Question

What is the surface area of the solid created by revolving `f(x) =ln(4-x) , x in [1,3]` around the x axis?

Answer 1

Surface area of the solid created by revolving `f(x)=ln(4-x)`, `x in[1,3]` is `2pi(2+3ln3)`

Explanation:

See the portion of the curve between `x=1` and `x=3`. Let us divide the interval `[1,3}` into say `n` equal sub-intervals each of of width `Deltax`, where `Deltax=(3-1)/n` and as `n->oo`, `Deltax->dx`.

graph{ln(4-x) [-0.99, 4.01, -0.52, 1.98]}

On each of these sub-intervals we can revolve the curve around `x`-axis to form a thin cylinder, whose widt is `dx` and radius is `r=f(x)`.
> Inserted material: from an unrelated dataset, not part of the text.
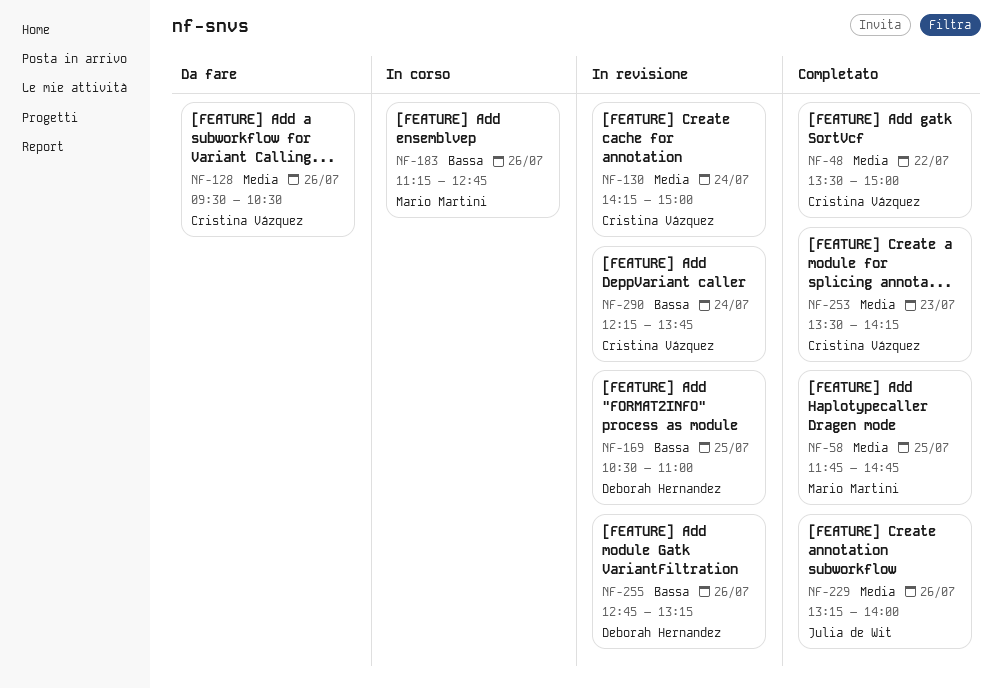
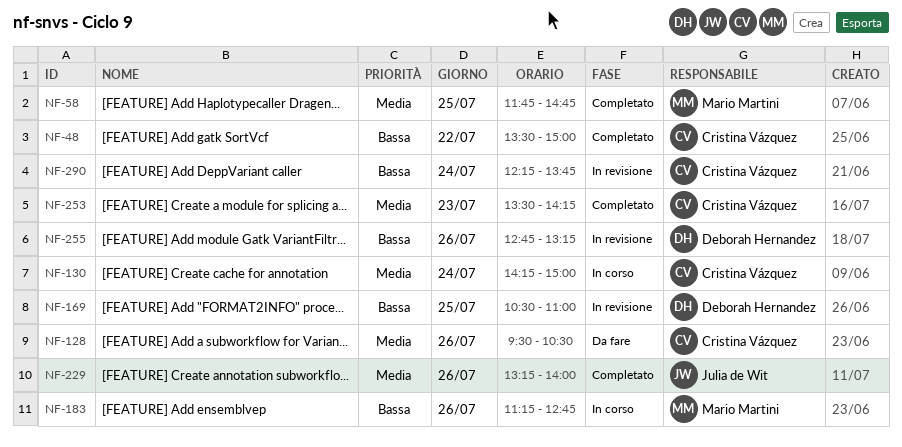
NF-48, priority: Media -> Bassa
NF-130, status: In revisione -> In corso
Then the surface area of this thin cylinder will be `2pirl`, where `l=dx` and `r=ln(4-x)` and adding them up will give surface area of the solid created by revolving the function `ln(4-x)` and in place of adding we can integrate it to get the surface area, which will be

`2piint_1^3ln(4-x)dx`

and as `intln(4-x)dx=-(4-x)ln(4-x)+x`

and `2piint_1^3ln(4-x)dx`

= `2pi[-(4-x)ln(4-x)+x]_1^3`

= `2pi[-ln1+3+3ln3-1]`

= `2pi(2+3ln3)`